Cianobactéria é rica em proteínas e foi reconhecida na década de 1970 pela ONU como “alimento do futuro”

A Organização das Nações Unidas (ONU) reconheceu em 1974 uma cianobactéria, até então pouco pesquisada, como “o melhor alimento para o futuro da humanidade”. Utilizada há centenas de anos pelos astecas, por exemplo, a spirulina vem revolucionando o mundo quando o tema é saúde e qualidade de vida.

Uma das provas da função nutritiva da spirulina está em seu uso pela Agência Espacial Americana, a NASA: a cianobactéria é utilizada para alimentação dos astronautas em missões espaciais devido seu alto poder nutritivo e imunomodulador (substância que atua no sistema imunológico). A spirulina também é componente utilizado pela própria ONU no combate às altas taxas de desnutrição, principalmente em países africanos.
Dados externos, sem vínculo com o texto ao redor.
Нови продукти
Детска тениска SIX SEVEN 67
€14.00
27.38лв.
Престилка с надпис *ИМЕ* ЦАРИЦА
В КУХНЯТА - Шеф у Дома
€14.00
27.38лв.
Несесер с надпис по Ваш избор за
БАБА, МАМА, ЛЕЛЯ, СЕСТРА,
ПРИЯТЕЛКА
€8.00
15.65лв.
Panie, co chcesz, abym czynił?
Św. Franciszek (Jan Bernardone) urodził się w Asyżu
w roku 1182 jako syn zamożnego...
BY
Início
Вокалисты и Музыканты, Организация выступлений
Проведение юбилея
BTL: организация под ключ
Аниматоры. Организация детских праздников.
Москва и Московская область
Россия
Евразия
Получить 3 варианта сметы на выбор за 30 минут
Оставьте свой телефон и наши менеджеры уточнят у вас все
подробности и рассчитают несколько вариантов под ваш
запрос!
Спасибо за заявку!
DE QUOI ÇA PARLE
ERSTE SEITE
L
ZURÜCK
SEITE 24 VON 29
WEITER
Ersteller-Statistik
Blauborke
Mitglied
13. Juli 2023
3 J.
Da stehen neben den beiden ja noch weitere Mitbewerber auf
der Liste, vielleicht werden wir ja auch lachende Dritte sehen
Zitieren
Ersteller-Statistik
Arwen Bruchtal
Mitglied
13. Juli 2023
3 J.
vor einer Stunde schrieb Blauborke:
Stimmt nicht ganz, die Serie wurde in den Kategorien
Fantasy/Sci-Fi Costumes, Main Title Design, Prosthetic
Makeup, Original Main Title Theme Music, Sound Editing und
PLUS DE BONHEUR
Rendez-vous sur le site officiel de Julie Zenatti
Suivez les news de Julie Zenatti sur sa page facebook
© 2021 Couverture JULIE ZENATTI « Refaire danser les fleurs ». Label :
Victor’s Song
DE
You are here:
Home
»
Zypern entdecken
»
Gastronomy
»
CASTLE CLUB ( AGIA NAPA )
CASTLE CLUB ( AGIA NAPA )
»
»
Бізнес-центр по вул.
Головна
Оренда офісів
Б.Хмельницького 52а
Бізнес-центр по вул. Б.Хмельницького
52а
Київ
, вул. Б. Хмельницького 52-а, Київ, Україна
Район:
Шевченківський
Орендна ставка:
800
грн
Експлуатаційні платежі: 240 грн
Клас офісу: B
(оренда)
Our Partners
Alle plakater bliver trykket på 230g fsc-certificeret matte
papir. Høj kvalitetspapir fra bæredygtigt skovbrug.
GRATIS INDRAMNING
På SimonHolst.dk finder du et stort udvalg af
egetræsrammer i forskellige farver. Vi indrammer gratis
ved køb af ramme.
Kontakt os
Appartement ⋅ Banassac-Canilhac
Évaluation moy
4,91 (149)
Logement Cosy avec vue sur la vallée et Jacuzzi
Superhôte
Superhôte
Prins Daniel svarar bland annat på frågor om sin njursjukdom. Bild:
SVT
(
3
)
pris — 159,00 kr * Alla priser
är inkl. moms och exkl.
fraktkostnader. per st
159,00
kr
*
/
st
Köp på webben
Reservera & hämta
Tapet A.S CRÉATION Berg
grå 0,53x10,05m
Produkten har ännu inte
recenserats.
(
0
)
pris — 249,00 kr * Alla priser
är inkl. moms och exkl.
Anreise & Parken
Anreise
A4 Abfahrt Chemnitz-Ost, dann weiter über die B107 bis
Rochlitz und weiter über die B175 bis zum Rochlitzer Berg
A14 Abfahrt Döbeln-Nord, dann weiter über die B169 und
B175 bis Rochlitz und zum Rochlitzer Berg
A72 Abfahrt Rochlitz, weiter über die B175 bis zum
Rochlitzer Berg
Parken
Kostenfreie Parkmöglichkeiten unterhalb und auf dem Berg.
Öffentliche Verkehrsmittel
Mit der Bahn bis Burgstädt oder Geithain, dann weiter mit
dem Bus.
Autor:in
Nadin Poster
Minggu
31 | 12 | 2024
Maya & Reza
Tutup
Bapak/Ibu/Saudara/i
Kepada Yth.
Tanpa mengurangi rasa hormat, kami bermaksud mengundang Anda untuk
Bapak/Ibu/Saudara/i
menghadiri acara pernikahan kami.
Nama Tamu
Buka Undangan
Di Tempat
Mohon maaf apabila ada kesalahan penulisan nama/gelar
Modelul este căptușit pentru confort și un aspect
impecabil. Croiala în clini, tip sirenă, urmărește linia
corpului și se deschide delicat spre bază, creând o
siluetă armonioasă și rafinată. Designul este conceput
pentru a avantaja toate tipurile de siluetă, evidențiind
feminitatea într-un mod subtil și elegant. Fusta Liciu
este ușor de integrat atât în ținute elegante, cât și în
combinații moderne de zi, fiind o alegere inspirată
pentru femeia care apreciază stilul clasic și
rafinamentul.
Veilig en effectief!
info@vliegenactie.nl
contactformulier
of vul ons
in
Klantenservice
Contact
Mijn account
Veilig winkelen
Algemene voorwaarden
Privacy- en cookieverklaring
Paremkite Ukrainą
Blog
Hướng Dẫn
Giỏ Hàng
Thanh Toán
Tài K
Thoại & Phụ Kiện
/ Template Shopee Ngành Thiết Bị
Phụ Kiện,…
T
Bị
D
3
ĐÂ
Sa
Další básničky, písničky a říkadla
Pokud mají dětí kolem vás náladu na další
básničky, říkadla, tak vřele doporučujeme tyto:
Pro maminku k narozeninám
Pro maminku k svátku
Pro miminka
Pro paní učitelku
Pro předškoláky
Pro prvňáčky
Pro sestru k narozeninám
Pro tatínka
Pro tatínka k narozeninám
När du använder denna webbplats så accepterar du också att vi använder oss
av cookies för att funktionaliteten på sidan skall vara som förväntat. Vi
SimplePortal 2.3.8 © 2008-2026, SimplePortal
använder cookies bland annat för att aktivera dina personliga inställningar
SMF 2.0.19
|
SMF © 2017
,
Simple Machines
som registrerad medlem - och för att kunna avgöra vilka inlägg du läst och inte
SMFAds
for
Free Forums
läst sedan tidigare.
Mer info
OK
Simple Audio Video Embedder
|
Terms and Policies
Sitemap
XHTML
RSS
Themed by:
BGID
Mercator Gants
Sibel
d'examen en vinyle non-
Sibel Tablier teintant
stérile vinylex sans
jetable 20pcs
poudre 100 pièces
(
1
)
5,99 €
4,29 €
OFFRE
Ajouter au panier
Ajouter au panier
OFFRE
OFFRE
Não é para menos. A cianobactéria contém alta concentração de proteína (entre 60% a 70%), aminoácidos, ferro, betacaroteno, vitaminas B12, B, E, e minerais. De forma conjunta, estes compostos fazem da spirulina uma fonte de nutrientes importantes para o bom funcionamento do corpo e também prevenção de doenças como o câncer.

É neste contexto que Mato Grosso se torna pioneiro no cultivo da spirulina em grande escala, de alta qualidade e 100% pura, por meio da Família Morais, liderada pelo empresário Reinaldo Morais e seu filho, Matheus Morais.

“Fizemos estudos por sete anos com os melhores engenheiros e cientistas da área, para avaliarmos a viabilidade do negócio no país e, principalmente, aqui em Mato Grosso. Ao longo destes anos pesquisamos como se daria este cultivo e como poderíamos ser pioneiros de um modelo de grande escala. Foram muitos estudos e pesquisas para se chegar hoje a melhor spirulina existente no mercado”, explica Matheus Morais.

E tem dado certo. A propriedade, localizada no município de Diamantino (184 km de Cuiabá), conta com a maior capacidade de produção da América Latina. Cultivada em água alcalina, também desenvolvida por meio de estudos com foco em uma cianobactéria completa e concentrada, a spirulina é alimentada com nutrientes de qualidade, e tem sua coleta feita diariamente.

Hoje, a Família Morais, por meio da empresa Spigreen, conta com mais de 800 funcionários e, em breve, lançará para todo país uma linha de produtos focada em melhor qualidade de vida, atuando em quatro frentes: saúde e bem estar; emagrecimento; performance e sênior.

A ideia, com a produção mato-grossense, é que a cianobactéria alcance o mercado nacional e, futuramente, até internacional. Com isso, a qualidade para o consumidor final terá impacto.

“Grande parte da spirulina consumida no Brasil atualmente vem de fora, de grandes mercados como o chinês e o tailandês. Os produtores, no entanto, não se preocupam com a qualidade em seu cultivo e também em seu processo de industrialização, onde a spirulina passa por um processo de extração de pigmentos e perde grande parte do seu valor nutricional. Assim, é exportado um subproduto desse processo, uma spirulina de má qualidade. Muitas spirulinas não chegam ao potencial nutritivo das nossas”, destaca Matheus.

Convenção

Para quem quiser conhecer a Spingreen e ter a oportunidade de empreender com os produtos da marca, o grupo fará uma Convenção no dia 23 de novembro, a partir das 14h, na Musiva. A entrada é gratuita e, durante o evento, serão lançados 12 produtos, além de diversas palestras sobre saúde e o alimento do futuro.

Mas, afinal, o que é uma cianobactéria?

Organismos fotossintetizantes que surgiram há três bilhões de anos na Terra. Essas são as cianobactérias. A datação foi confirmada pela ciência a partir de fósseis conhecidos como estromatólitos, que foram formados por esses micro-organismos. Por existirem há tanto tempo, acredita-se que as cianobactérias foram as responsáveis pela produção do oxigênio que se acumulou na atmosfera primitiva.

Elas também chamadas de algas azuis ou algas cianofíceas e são micro-organismos procariontes capazes de realizar fotossíntese, mas não apresentam fotossistemas organizados em cloroplastos. Por essa razão, elas são, muitas vezes, comparadas com bactérias e algas.